Robert Kubica ma pomóc w pogoni za najlepszymi! Nowy szef Polaka pod wrażeniem

- To jeden z najbardziej błyskotliwych zawodników swojego pokolenia. Jest człowiekiem, który pokazał prawdziwą siłę ludzkiej determinacji, walcząc o powrót do ścigania po wypadku rajdowym. Jego opinie będą dla nas nieocenione, bo jako zespół będziemy cały czas naciskać na marsz w kierunku czoła stawki - przyznał Frederic Vasseur, szef zespołu Alfa Romeo.

Polak powraca do zespołu, z którym startował w Formule 1 w latach 2006-2009 - wtedy broniąc jeszcze barw BMW Sauber. Teraz krakowianin pomoże ekipie z Hinwil w lepszym zrozumieniu pracy bolidu jako kierowca rezerwowy.

Zobacz wideo

- Nowe ekscytujące partnerstwo z PKN Orlen jest jasną deklaracją woli obu zaangażowanych stron.
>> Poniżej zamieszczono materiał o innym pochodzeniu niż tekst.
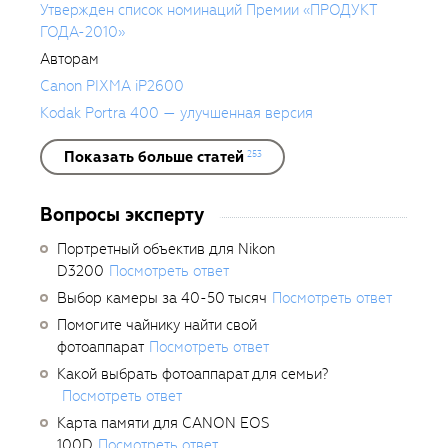
Утвержден список номинаций Премии «ПРОДУКТ
ГОДА-2010»
Авторам
Canon PIXMA iP2600
Kodak Portra 400 — улучшенная версия
Показать больше статей
253
Вопросы эксперту
Портретный объектив для Nikon
D3200
Посмотреть ответ
Выбор камеры за 40-50 тысяч
Посмотреть ответ
Помогите чайнику найти свой
фотоаппарат
Посмотреть ответ
Какой выбрать фотоаппарат для семьи?
Посмотреть ответ
Карта памяти для CANON EOS
100D
Посмотреть ответ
Stanowi ono dowód naszych wspólnych ambicji i chęci rywalizowania na szczytach Formuły 1. Wsparcie PKN Orlen i ich dążenie do doskonałości idealnie pasuje do naszego zespołu - zadeklarował Frederic Vasseur, szef zespołu Alfa Romeo.

Robert Kubica ma pomóc w pogoni za najlepszymi

Francuz skierował także słowa powitania do Kubicy. - Z wielką przyjemnością witamy z powrotem w domu Roberta Kubicę. Nie możemy się już doczekać wspólnej pracy. Robert jest kierowcą, którego nikomu nie trzeba przedstawiać. To jeden z najbardziej błyskotliwych zawodników swojego pokolenia. Jest człowiekiem, który pokazał prawdziwą siłę ludzkiej determinacji, walcząc o powrót do ścigania po wypadku rajdowym. Jego opinie będą dla nas nieocenione, bo jako zespół będziemy cały czas naciskać na marsz w kierunku czoła stawki - przyznał Vasseur.
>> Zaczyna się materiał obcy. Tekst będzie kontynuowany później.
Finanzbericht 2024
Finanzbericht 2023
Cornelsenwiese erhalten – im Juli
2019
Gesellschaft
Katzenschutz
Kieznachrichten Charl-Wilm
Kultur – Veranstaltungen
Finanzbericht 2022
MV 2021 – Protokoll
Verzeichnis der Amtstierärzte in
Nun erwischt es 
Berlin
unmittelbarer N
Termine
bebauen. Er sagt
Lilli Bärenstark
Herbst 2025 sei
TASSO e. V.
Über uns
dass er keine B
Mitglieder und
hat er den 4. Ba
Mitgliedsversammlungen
Alfa Romeo oraz Orlen zamierzają budować w kolejnych latach solidną platformę promocyjną. - Partnerstwo pomiędzy PKN Orlen i Alfa Romeo Racing, wraz z niesamowitym i niekończącym wsparciem Alfy Romeo oznacza, że możemy tworzyć wartościową platformę - nie tylko dla globalnej promocji naszych marek, ale także dla Formuły 1 i wszystkich fanów motoryzacji. Nie możemy się już doczekać wspólnych sukcesów w kolejnych latach - zapowiedział Francuz.